WORK INSTRUCTION: In the sermon excerpt, how many contiguous congregations does Edward Griffin say he could count from the door of his house in New Hartford?

PAGE EXCERPT:
= Beginning of Section =
It would be like saying that the Taliban will come to you.
That's exactly what it would mean in that context. But the earth will be desolate
because of its inhabitants for the fruit of their deeds. It's
sort of a way of saying outside of Zion, there'll be no peace
and no security. When God comes and refreshes
this church. So there is unprecedented growth
in America in 1832, Gardner Springs spoke of his experience in the
revival that lasted about 25 years in America, about 25 years,
and. He said, from the moment I entered
university in 1800 until 1825, there was a series of uninterrupted
heavenly visitations spread throughout different parts of the land.
During this period of 25 years, there was not one sole month
where you could not point to some village, city or theological
school and say, look what God has wrought. And Edward Griffin
was able to say in 1799 about that revival, I could stand at
the door of my house in New Hartford and count 50 or 60 contiguous
congregations. Young people, that means congregations
that are in towns that touch each other. And he says, I could
stand and see 50 or 60 contiguous congregations spread out in one
field of divine wonders. Divine wonders, hundreds and
hundreds of people, the pastors couldn't couldn't get away from
the unconverted flocking. And they would say, I've seen
more people this month than in my 30 years of ministry who are
coming to me and saying, I've got to be converted. This is
the power of God, the restoring and reviving power of God. Now,
let me do a little quiz here before I go on and say another
thing or two about the character of revival. And then we finish
about how to seek revival. I still got you. You still here?
OK, now you tell me when this happened. Princeton, a survey
taken among the student body. The result is there are only
two Christians in the student body and only five who do not
belong to what they've called the filthy speech movement. Princeton, still a chapel going
on, can you believe that? But the president opens the Bible.
Did you hear about it? Opens the Bible and a pack of
playing cards falls out because some of the students have taken
a knife or scissors and they've cut a hole in the pages of the
Bible and put playing cards in. Same period of time, Williams
College, the students hold a mock Lord's Supper to make fun of
the Lord Jesus Christ. Now, do you know when that happened?
The 1980s, 1990s. No, it was the 1790s, just before
a great awakening that swept our country. You see, there have
been times like ours before, and God has changed everything. So we see again the character
revival in verses 14 to 15, and the fact that there is a recovery
of what's been lost. Notice these interesting verses.
It says in these verses, shepherd your people with your staff,
the flock of your inheritance, who dwell alone in a forest in
the midst of a garden land. Let them graze in Bashan and
Gilead as in days of old, as in the days when you came out
of the land of Egypt. I will show them marvelous things.
Now, Bashan and Gilead were two places that were among the first
two that God's people made theirs in the conquest. When they came
into Israel and began to take over the land, Bashan and Gilead
were two of the first places where they could put their animals
to graze, and two of the first places that they lost. as the
territory began to shrink and God chastised his people before
he sent them into exile. And so it's a way of saying,
God, we've lost so much because of sin and spiritual decline.
= End of Section =
PROVIDED MATERIAL:
= Beginning of Section =
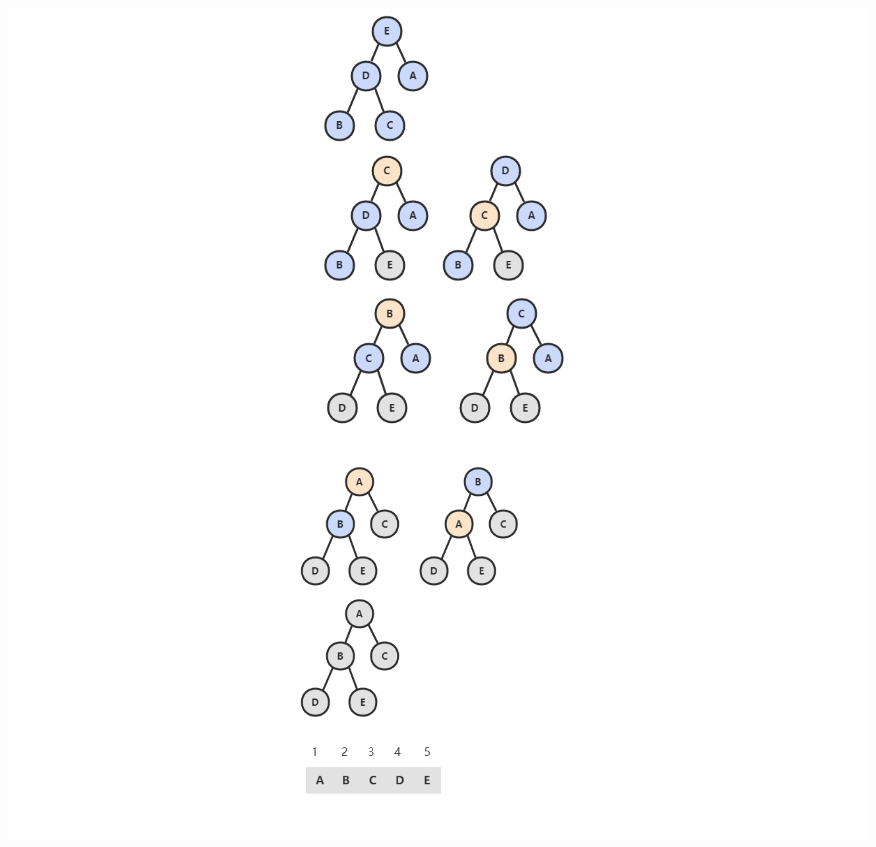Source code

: <div align="center"> <img src="../pics//51fb761d-8ce0-4472-92ff-2f227ac7888a.png" width="270"/> </div><br>

<div align="center"> <img src="../pics//b20a3466-44b4-445e-87c7-dd4fb9ef44b2.png" width="350"/> </div><br>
= End of Section =
YOUR SOLUTION: 50 or 60